Manifestations: un policier explique la difficulté d'interpeller des casseurs

Les "casseurs cassent la République", a estimé ce samedi sur Twitter Gérald Darmanin. Le ministre de l'Intérieur s'exprimait à l'issue de la manifestation parisienne contre la loi Sécurité globale émaillée de scènes de vandalisme: voitures brûlées, banques et agences immobilières vandalisées, policiers et gendarmes noyés sous une pluie de projectiles...
"On n'a jamais vu autant de gens déterminés contre la police, c'était compliqué", raconte sur BFMTV Abel, un policier présent ce samedi, dont la mission est de faire du renseignement en civil pendant les manifestations, également délégué chez Alliance Police Nationale,.
"La police est prise entre le marteau et l'enclume"
Dans le cortège parisien samedi, un groupe de "400 à 500 éléments radicaux" a fait irruption, selon une source policière citée par l'AFP, formant un "black bloc" et empêchant la progression des manifestants. Mais sur les 29 personnes placées en garde à vue pour les faits constatés samedi à Paris, il n'y avait aucun "casseur", a indiqué une source proche de l'enquête à BFMTV.
"On peut interpeller quelqu'un, on le prend en compte, mais là on se fait caillasser", déclare Abel, tentant d'expliquer pourquoi plus de casseurs ne sont pas davantage interpellés à chaque manifestation. Selon lui, "malheureusement parfois", d'autres manifestants viennent en aide à ceux venant d'être arrêtés.
"La police est prise entre le marteau et l'enclume", continue-t-il. "Si on utilise les moyens de défense, le souci c'est qu'il peut y avoir des dommages collatéraux, et s'il y a des dommages collatéraux, on peut crier ou scander aux violences policières". Mais "en face on a des manifestants qui nous jettent des pierres, des fois des cocktails molotov, on est aussi dans le devoir de pouvoir repliquer".

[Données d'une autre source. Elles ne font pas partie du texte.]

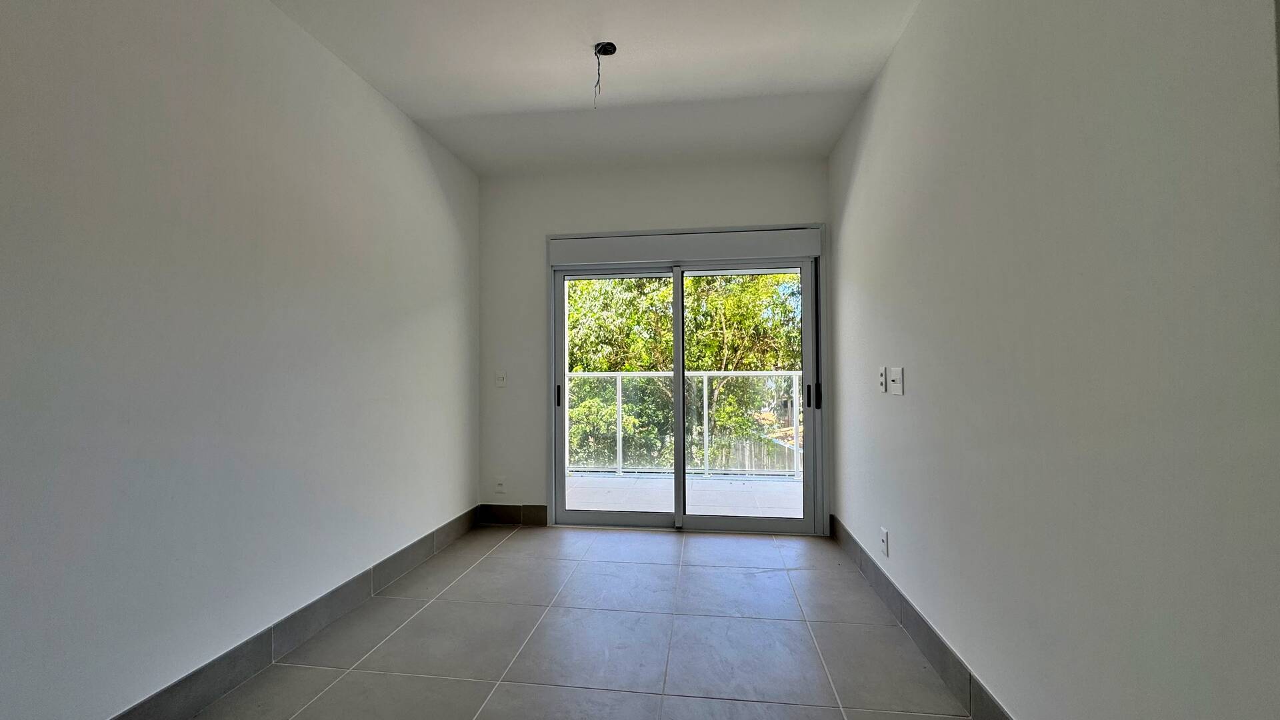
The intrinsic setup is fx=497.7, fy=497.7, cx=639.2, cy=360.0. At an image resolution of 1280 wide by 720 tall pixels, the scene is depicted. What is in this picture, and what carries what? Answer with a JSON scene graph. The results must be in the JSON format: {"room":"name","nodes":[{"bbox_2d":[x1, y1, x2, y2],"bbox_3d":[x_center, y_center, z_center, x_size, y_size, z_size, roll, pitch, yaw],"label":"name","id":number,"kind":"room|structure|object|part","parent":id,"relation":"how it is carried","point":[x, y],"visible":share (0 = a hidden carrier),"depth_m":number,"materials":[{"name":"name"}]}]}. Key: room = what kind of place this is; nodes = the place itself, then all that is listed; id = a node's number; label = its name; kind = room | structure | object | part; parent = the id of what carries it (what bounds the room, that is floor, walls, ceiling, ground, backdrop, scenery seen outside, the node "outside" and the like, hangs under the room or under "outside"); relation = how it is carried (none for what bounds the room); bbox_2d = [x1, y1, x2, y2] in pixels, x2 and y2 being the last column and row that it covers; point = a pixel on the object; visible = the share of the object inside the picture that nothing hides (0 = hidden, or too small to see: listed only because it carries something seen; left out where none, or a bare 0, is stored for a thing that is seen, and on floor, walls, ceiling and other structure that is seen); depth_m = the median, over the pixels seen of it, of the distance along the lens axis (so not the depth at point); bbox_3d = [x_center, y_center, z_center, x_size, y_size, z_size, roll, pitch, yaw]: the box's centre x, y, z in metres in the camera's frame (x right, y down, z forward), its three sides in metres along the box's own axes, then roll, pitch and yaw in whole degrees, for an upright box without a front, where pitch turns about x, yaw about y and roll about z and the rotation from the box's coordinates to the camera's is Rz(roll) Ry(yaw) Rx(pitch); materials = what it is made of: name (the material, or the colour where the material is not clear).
{"room":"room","nodes":[
{"label":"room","id":0,"kind":"room"},
{"bbox_2d":[0,0,479,719],"bbox_3d":[-1.703,-0.156,1.130,0.161,2.758,5.971,0,-1,7],"label":"left wall","id":1,"kind":"structure","parent":0,"point":[438,220],"depth_m":1.76,"materials":[{"name":"white paint"}]},
{"bbox_2d":[43,506,485,719],"bbox_3d":[-1.582,1.144,1.297,0.014,0.135,5.134,0,-1,7],"label":"left baseboard","id":2,"kind":"structure","parent":1,"relation":"attached to","point":[214,661],"depth_m":2.06,"materials":[{"name":"grey tile"}]},
{"bbox_2d":[79,524,1005,719],"bbox_3d":[-0.274,1.264,0.818,3.068,0.113,6.600,0,-1,7],"label":"floor","id":3,"kind":"structure","parent":0,"point":[485,563],"depth_m":2.18,"materials":[{"name":"grey tile"}]},
{"bbox_2d":[239,0,938,174],"bbox_3d":[-0.332,-1.565,0.948,3.126,0.125,6.300,0,-1,7],"label":"ceiling","id":4,"kind":"structure","parent":0,"point":[531,99],"depth_m":2.52,"materials":[{"name":"white paint"}]},
{"bbox_2d":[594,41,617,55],"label":"ceiling electrical box","id":5,"kind":"object","parent":4,"relation":"attached to","point":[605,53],"visible":0.88,"depth_m":2.39,"materials":[{"name":"black metal"}]},
{"bbox_2d":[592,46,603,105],"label":"electrical wire","id":6,"kind":"object","parent":5,"relation":"hanging from","point":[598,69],"visible":0.95,"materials":[{"name":"plastic"}]},
{"bbox_2d":[476,156,833,532],"bbox_3d":[0.070,-0.097,3.819,2.716,2.735,0.185,0,-1,7],"label":"back wall","id":7,"kind":"structure","parent":0,"point":[688,211],"depth_m":3.82,"materials":[{"name":"white paint"}]},
{"bbox_2d":[494,476,506,493],"bbox_3d":[-1.080,0.969,3.858,0.078,0.127,0.011,0,-1,7],"label":"wall socket","id":8,"kind":"object","parent":7,"relation":"attached to","point":[501,485],"visible":0.99,"depth_m":3.86,"materials":[{"name":"white plastic"}]},
{"bbox_2d":[494,370,507,386],"bbox_3d":[-1.082,0.146,3.870,0.078,0.123,0.017,0,-1,7],"label":"light switch","id":9,"kind":"object","parent":7,"relation":"attached to","point":[501,380],"visible":0.99,"depth_m":3.87,"materials":[{"name":"white plastic"}]},
{"bbox_2d":[476,503,547,525],"bbox_3d":[-0.984,1.197,3.862,0.548,0.138,0.012,0,-1,7],"label":"back baseboard","id":10,"kind":"structure","parent":7,"relation":"attached to","point":[524,506],"depth_m":3.86,"materials":[{"name":"tile"}]},
{"bbox_2d":[548,226,821,264],"bbox_3d":[0.310,-0.840,3.715,1.969,0.183,0.091,0,-1,7],"label":"shutter box","id":11,"kind":"object","parent":7,"relation":"attached to","point":[709,236],"visible":0.99,"depth_m":3.66,"materials":[{"name":"white"}]},
{"bbox_2d":[552,242,823,533],"bbox_3d":[0.334,0.214,3.823,2.066,2.121,0.170,0,-1,7],"label":"sliding glass door","id":12,"kind":"structure","parent":7,"relation":"in","point":[681,339],"depth_m":3.79,"materials":[{"name":"clear glass"}]},
{"bbox_3d":[-0.645,0.279,3.922,0.026,0.163,0.044,0,-1,7],"label":"door handle","id":13,"kind":"part","parent":12,"relation":"part of","materials":[{"name":"black metal"}]},
{"bbox_3d":[-0.224,0.351,3.793,1.020,2.125,0.066,0,-1,7],"label":"glass panel","id":14,"kind":"part","parent":12,"relation":"part of","materials":[{"name":"glass"}]},
{"bbox_3d":[0.302,0.356,3.845,0.044,1.891,0.083,0,-1,7],"label":"mullion","id":15,"kind":"part","parent":12,"relation":"part of","materials":[{"name":"grey metal"}]},
{"bbox_3d":[0.757,0.315,3.677,1.052,2.110,0.050,0,-1,7],"label":"glass panel","id":16,"kind":"part","parent":12,"relation":"part of","materials":[{"name":"glass"}]},
{"bbox_3d":[1.210,0.261,3.608,0.027,0.178,0.042,0,-1,7],"label":"door handle","id":17,"kind":"part","parent":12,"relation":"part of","materials":[{"name":"black metal"}]},
{"bbox_3d":[1.287,0.252,3.610,0.035,0.186,0.044,0,-1,7],"label":"handle","id":18,"kind":"part","parent":12,"relation":"part of","materials":[{"name":"black metal"}]},
{"bbox_2d":[828,0,1279,719],"bbox_3d":[1.120,-0.147,0.980,0.160,2.747,5.803,0,-1,7],"label":"right wall","id":19,"kind":"structure","parent":0,"point":[901,53],"depth_m":1.23,"materials":[{"name":"paint"}]},
{"bbox_2d":[876,365,887,392],"bbox_3d":[1.219,0.094,2.512,0.016,0.125,0.078,0,-1,7],"label":"light switch","id":20,"kind":"object","parent":19,"relation":"attached to","point":[883,380],"visible":0.99,"depth_m":2.49,"materials":[{"name":"white plastic"}]},
{"bbox_2d":[879,526,889,556],"bbox_3d":[1.233,0.920,2.519,0.011,0.125,0.077,0,-1,7],"label":"wall socket","id":21,"kind":"object","parent":19,"relation":"attached to","point":[885,538],"visible":0.99,"depth_m":2.50,"materials":[{"name":"white plastic"}]},
{"bbox_2d":[888,366,904,394],"bbox_3d":[1.190,0.096,2.319,0.018,0.125,0.153,0,-1,7],"label":"light switch","id":22,"kind":"object","parent":19,"relation":"attached to","point":[897,375],"visible":0.98,"depth_m":2.30,"materials":[{"name":"white plastic"}]},
{"bbox_2d":[826,514,1037,719],"bbox_3d":[1.106,1.139,1.513,0.013,0.133,4.245,0,-1,7],"label":"right baseboard","id":23,"kind":"structure","parent":19,"relation":"attached to","point":[929,639],"depth_m":2.03,"materials":[{"name":"grey tile"}]},
{"label":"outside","id":24,"kind":"structure","parent":0,"visible":0},
{"bbox_2d":[565,472,802,516],"bbox_3d":[0.368,1.376,4.667,4.489,0.167,1.817,0,-1,7],"label":"balcony floor","id":25,"kind":"structure","parent":24,"point":[584,503],"depth_m":4.76,"materials":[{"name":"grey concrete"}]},
{"bbox_2d":[566,370,801,478],"bbox_3d":[0.550,0.681,5.645,4.902,1.250,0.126,0,-1,7],"label":"balcony railing","id":26,"kind":"object","parent":25,"relation":"on","point":[705,391],"visible":0.5,"depth_m":5.67,"materials":[{"name":"white metal"}]},
{"label":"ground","id":27,"kind":"structure","parent":24,"visible":0},
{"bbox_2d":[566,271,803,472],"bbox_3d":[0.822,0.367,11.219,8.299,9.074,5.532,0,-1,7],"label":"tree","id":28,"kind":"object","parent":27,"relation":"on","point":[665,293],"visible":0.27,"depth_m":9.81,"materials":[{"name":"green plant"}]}
]}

Rappelant que certains manifestants sont venus avec des marteaux ou encore des barres de fer, "vous voulez demander sincèrement à des fonctionnaires de police d'aller au contact?", interroge Guillaume Farde, consultant sécurité pour BFMTV. "Mais qui va assumer le risque de blessures? Appeler à des interventions beaucoup plus fermes c'est faire prendre plus de risques." 67 policiers et gendarmes ont été blessés samedi, selon le ministère de l'Intérieur.
Des techniques rôdées
Les casseurs semblent également avoir des techniques et une organisation bien rôdées pour éviter l'arrestation.
"Les activistes qui prennent part aux violences sont familiers des méthodes de la police. Ils savent décrypter les réactions des forces de l'ordre et éviter les interpellations en flagrant délit", déclare à LCI Olivier Cahn, professeur de droit pénal à l’Université de Tours.
Dans une note de 2016, le CREOGN (Centre de Recherche de l'école des officiers de la gendarmerie nationale) compare le fonctionnement d'un Black Bloc à celui d'un banc de poissons: le bloc se disperse "en petits groupes au moment des actions pour saturer les services d'ordre adversaires" puis "se rassemble au sein du bloc pour assurer une défense de manière solidaire (...) Cette forme leur permet d'être à la fois mobiles et soudés pour se défendre".
"C'est tout à fait nouveau (...), on a affaire à une organisation paramilitaire de gens très bien entraînés", déclarait, à propos des black blocs, le sénateur LR Bruno Retailleau, dimanche sur BFMTV appelant à créer des "brigades anti black blocs".